Capital Requirements for Swap Dealers and Major Swap Participants

Capital Requirements for Swap Dealers and Major Swap Participants

And as you can therefore imagine, another key focus for this fall is to repropose our rule on capital requirements for swap dealers and major swap participants.

Adequate capital is critical to the ability of swap dealers to absorb losses. And that is in turn critical to preventing systemic risk and enhancing the resiliency of our system generally.

As with margin, the law provides that swap dealers for which there is a prudential regulator shall comply with the capital rules of the prudential regulators, and the CFTC must adopt capital rules for all others. As with our original proposal, this should not be a one-size-fits-all approach. Some dealers are affiliates of prudentially regulated firms. Therefore for such firms, we should have an approach that is consistent with that of our banking regulators. But that approach is not necessarily suited to other types of firms—be they broker dealers, futures commission merchants, or non-financial companies. So I believe it is important that we have a rule that recognizes this diversity while still promoting safety and soundness.

Indeed, if we were to require all firms to follow one approach, we may in fact favor one business model over another, and cause even greater concentration in the industry.

I expect to have more to say about this in the weeks to come.

Cross-Border Application of Swap Rules

This fall, I also expect the Commission will consider a rule addressing certain aspects of the cross-border application of our swaps rules. Of course, we’ve been addressing cross-border issues and cross-border harmonization in many ways. We harmonized margin requirements, reached an equivalence accord with Europe on clearinghouse regulation, and are helping to lead the international work taking place on clearinghouse resilience, recovery and resolution that I described earlier. We have also issued several exempt orders for clearinghouses and registration orders for foreign boards of trade, and we are looking at trading rules. This fall, I also hope we can consider the issues pertaining to when a non-U.S. swap dealer uses personnel in the United States to “arrange, negotiate or execute” swaps. As you may know, the CFTC staff issued guidance on this subject three years ago, which said such firms should be subject to the same transaction-level requirements as a U.S. swap dealer. The agency later postponed and also solicited comments on that guidance. And we recently extended that postponement.
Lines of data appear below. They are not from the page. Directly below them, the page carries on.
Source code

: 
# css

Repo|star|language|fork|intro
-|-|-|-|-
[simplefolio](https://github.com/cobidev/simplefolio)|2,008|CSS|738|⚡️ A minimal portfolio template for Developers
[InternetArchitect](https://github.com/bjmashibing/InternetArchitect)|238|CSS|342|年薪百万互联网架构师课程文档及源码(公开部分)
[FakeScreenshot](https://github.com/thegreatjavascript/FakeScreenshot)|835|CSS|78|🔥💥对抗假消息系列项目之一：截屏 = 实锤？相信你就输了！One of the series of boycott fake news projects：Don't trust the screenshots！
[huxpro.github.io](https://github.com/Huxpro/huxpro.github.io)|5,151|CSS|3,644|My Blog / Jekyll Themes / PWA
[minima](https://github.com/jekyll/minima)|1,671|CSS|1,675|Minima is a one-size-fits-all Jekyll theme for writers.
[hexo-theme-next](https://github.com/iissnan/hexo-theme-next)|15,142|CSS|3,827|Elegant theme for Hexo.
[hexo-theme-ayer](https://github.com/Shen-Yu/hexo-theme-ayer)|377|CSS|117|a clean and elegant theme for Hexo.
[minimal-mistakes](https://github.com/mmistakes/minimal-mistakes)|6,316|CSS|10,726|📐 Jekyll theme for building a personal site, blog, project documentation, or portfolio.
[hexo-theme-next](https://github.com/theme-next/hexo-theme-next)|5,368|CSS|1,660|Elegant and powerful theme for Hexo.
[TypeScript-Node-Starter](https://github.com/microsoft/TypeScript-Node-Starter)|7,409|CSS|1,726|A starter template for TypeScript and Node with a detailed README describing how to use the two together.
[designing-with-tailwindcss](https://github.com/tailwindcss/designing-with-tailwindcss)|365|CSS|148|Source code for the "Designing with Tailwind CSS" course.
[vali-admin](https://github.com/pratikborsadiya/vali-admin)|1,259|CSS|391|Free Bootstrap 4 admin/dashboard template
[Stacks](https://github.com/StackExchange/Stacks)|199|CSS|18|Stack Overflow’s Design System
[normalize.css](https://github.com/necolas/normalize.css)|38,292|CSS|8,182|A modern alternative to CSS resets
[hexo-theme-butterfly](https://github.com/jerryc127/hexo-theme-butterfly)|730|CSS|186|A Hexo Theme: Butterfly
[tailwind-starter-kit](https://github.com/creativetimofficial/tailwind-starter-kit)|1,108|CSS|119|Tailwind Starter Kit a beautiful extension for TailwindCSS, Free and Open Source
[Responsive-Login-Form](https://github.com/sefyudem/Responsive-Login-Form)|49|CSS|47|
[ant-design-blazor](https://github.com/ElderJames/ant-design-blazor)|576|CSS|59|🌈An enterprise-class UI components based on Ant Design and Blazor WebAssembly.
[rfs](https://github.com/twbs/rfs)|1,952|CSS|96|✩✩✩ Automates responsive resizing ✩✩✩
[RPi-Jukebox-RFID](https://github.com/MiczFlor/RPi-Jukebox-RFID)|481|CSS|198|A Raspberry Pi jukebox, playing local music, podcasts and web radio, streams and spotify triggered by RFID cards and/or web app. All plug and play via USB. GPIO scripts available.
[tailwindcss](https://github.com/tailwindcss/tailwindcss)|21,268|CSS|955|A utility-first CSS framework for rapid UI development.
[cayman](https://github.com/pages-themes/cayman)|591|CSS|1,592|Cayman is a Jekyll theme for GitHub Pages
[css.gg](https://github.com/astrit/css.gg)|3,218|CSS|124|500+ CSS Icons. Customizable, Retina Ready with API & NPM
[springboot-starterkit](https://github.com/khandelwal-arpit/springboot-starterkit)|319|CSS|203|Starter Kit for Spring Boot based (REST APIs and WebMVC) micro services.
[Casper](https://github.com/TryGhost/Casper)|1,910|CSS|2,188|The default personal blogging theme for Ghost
I have often said that physical activity within the territory of the Unites States is a traditional basis for jurisdiction, and should be when it comes to our rules as well. The question is which particular standards or rules should apply when transactions involve arranging, negotiating or executing a swap in the U.S. That is what I hope we can begin to consider in a rule-making this fall.

ADDITIONAL PRIORITIES

There is more going on, of course. In the months ahead, I will ask the Commission to consider some proposed rule changes to improve trading on swap execution facilities that are consistent with the no-action letters we have issued over the past couple of years, and I expect that we will have additional proposals to improve swap data reporting. And I’m working hard to finalize our rule setting position limits by the end of this year.

CONCLUSION

And let me just say that our ambitious agenda is only possible because of the talented and dedicated staff at the CFTC. I want to thank all of our employees for their diligent work on these and other important activities. And I also want to thank my colleagues, Commissioners Bowen and Giancarlo for their dedication and contributions. I believe we have, and will continue to, work together collaboratively and constructively to get things done.

Thank you very much. I’d be pleased to take your questions.